Good evening everyone.
I know you guys and gals don't need to be told that the underlying foundation of the economy has fully rotted out.
But, as a grounding mechanism for myself,
I like to take a wide angle view now and again to see the lay of the land.
So here it goes.
The housing market today, is built on a declining cycle of rates on long term debt securities.
A bull market in the treasuries has been ongoing for 30 years.
As the credit worthiness of the govt went up,
so rates began a long slide into the recent lows in 2016.
This half cycle has ended,
And so has the half cycle of declining mortgage rates.
Therefore, the corresponding continuation of higher priced real estate has ended.
The next big cycle is the one that nobody is prepared for.
And that is a new bear market in long term treasuries and a rising rate cycle that will likely last a good ten years at least.

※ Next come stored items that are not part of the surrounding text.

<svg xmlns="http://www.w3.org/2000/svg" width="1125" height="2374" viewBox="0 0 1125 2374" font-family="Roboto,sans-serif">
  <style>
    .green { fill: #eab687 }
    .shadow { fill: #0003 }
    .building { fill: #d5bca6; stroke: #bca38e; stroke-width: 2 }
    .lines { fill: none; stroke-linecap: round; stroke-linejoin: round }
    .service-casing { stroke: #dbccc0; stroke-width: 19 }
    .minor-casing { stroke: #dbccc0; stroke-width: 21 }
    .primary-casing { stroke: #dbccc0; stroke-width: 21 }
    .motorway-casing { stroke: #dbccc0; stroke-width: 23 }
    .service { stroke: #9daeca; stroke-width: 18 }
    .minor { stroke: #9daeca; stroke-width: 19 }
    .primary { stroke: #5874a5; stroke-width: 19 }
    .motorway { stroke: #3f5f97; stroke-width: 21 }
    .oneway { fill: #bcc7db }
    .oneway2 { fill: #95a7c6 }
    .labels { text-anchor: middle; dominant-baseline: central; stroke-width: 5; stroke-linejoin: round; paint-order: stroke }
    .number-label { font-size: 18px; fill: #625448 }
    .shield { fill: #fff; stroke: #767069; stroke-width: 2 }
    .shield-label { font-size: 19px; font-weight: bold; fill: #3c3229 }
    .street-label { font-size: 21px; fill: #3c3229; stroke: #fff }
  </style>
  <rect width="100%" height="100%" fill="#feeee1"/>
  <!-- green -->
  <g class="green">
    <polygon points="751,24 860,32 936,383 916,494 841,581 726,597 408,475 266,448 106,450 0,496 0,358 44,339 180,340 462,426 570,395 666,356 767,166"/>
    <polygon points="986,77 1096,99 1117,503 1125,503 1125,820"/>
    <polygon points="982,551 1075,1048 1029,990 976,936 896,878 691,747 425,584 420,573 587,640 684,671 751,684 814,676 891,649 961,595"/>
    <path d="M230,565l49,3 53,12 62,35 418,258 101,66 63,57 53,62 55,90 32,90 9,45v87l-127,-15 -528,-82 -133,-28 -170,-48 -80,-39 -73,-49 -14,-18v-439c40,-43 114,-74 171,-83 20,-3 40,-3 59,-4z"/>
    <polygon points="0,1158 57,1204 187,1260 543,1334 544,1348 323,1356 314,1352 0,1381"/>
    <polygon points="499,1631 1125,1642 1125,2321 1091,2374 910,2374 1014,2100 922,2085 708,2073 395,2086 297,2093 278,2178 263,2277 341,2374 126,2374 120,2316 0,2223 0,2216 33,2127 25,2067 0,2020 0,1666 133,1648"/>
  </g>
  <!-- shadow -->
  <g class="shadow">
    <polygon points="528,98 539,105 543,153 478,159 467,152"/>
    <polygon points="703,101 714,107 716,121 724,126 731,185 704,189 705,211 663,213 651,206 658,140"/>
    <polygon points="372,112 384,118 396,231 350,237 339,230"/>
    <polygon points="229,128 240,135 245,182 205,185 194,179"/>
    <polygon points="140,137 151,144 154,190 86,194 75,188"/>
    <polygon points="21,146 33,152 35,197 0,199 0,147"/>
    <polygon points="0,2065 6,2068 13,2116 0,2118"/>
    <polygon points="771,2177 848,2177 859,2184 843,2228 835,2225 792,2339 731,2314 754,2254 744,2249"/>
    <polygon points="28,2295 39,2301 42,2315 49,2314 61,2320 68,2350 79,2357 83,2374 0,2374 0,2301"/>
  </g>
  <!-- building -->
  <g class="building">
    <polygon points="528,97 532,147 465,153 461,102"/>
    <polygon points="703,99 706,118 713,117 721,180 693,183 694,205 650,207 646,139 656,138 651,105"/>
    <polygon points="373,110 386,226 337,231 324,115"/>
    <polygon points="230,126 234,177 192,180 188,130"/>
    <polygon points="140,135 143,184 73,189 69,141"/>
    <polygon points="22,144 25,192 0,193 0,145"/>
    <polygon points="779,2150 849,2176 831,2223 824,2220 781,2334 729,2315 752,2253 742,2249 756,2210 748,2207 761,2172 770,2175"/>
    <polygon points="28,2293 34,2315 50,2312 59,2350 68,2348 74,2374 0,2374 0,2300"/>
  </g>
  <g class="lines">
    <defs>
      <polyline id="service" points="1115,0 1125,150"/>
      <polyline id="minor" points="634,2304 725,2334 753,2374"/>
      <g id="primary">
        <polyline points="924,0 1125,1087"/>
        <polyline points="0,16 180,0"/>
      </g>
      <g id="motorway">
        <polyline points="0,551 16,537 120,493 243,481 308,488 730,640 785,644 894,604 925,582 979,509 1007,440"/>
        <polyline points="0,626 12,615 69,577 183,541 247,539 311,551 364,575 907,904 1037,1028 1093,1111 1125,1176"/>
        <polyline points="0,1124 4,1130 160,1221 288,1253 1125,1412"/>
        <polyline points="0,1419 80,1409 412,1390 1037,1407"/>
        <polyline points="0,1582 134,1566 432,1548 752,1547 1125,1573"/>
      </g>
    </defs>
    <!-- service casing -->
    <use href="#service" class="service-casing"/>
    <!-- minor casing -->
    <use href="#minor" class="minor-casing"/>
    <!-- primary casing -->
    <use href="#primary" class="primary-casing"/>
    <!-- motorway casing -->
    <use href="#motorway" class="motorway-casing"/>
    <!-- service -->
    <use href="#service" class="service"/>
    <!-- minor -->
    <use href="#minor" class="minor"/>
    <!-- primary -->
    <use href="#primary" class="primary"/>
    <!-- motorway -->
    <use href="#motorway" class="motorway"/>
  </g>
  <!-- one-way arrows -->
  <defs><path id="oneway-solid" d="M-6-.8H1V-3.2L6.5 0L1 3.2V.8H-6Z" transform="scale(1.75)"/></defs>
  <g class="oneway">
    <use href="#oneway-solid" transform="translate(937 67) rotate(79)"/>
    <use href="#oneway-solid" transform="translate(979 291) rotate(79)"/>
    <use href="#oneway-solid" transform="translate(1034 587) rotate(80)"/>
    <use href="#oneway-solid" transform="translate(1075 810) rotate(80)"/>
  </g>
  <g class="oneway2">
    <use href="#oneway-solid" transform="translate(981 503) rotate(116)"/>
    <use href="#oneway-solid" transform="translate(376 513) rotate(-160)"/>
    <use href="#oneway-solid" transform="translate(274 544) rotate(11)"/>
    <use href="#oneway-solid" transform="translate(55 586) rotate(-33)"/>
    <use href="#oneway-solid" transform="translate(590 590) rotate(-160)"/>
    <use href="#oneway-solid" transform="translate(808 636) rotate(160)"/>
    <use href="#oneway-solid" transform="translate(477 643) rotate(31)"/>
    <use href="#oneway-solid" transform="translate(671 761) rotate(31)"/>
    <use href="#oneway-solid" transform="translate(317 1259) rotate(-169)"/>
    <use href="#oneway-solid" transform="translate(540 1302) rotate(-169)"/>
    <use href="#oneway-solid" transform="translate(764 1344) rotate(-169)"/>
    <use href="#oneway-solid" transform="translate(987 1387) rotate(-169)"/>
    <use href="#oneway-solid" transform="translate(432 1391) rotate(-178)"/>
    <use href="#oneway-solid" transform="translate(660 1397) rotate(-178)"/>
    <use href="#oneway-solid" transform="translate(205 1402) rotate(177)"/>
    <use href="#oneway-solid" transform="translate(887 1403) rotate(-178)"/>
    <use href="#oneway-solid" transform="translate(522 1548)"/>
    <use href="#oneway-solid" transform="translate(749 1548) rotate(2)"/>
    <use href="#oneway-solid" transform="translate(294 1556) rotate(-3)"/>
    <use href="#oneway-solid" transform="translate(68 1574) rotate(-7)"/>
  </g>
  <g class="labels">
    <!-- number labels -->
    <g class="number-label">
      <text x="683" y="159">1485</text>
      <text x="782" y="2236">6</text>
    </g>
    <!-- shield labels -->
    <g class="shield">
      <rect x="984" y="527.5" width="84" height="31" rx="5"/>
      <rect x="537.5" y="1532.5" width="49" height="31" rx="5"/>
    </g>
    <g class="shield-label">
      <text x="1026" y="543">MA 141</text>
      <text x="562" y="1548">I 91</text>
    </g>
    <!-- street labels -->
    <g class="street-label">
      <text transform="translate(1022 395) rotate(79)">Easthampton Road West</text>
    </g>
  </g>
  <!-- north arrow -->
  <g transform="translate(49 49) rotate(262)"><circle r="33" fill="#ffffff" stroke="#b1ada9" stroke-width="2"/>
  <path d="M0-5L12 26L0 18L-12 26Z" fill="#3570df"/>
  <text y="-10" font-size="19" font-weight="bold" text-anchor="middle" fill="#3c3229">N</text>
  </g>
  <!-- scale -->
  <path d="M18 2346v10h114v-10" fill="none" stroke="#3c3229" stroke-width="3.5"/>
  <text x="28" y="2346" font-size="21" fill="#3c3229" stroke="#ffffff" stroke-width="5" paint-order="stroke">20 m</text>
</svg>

Wave good bye to a thirty YR mortgage at 4%,
but say hello to a housing crash that will dwarf the 2008 debacle.
In twenty years, people will buy their first home for about 1X of the income!
The housing market is already beginning to show signs of stress.
The rate of change of prices has been slowing down since 2014.
When the red line goes negative again you will know that the gig is up for housing.
The chart below shows the cycle of consumer credit since the 1940's.
And you can see that we are in the late stages of the credit expansion cycle since that time.
Each shorter term cycle high has been on a decline since the mid nineties!
And every mania htat has occurred since then has been at lower and lower expansion rates.
The current minor cycle since the 2009 lows is anemic at best when compared to all previous cycles.
And the next time we go negative, I expect it to say that way for a while.
Corporate debt crash underway;
Corporations have been on a debt binge this last 10 years.
Corporations took 50 years to amass 3 trillion in debt.
And they have doubled that amount in the last 10 years!
And what has been achieved?
have the number of jobs doubled in the last 10 years?
Or have they simply pumped their own stock price on the credit card?
the corporate debt bubble has popped!!!
And debt load will have to be paid, or it will crash the banking system, again!
And oh by the way,
When the buybacks stop, who's going to buy?
DOW JONES INDUSTRIALS
Todays rise in the DOW looks like a three wave correction higher.
I have labelled it as wave 'iv' of (c).
One more dip below 25790 tomorrow will complete a five wave decline in wave (c).
And that should complete this wave [iv] correction.
If the market is only correcting in a fourth wave within an ending diagonal,
then the previous wave [ii] should offer significant support at 25349.
A break through this level however, will trigger the alternate count shown.
And then we can work on identifying a full five wave structure lower off the high.
This will signal the market is turning down in a possible large degree trend change.
And the bear market will be on the cards once again.
Watch for a final drop in wave 'v' of (c),
and then a turn higher to begin a three wave rally in wave [v] to complete this ending diagonal.
A break of the wave (b) high at 26480 will confirm that wave [v] has begun.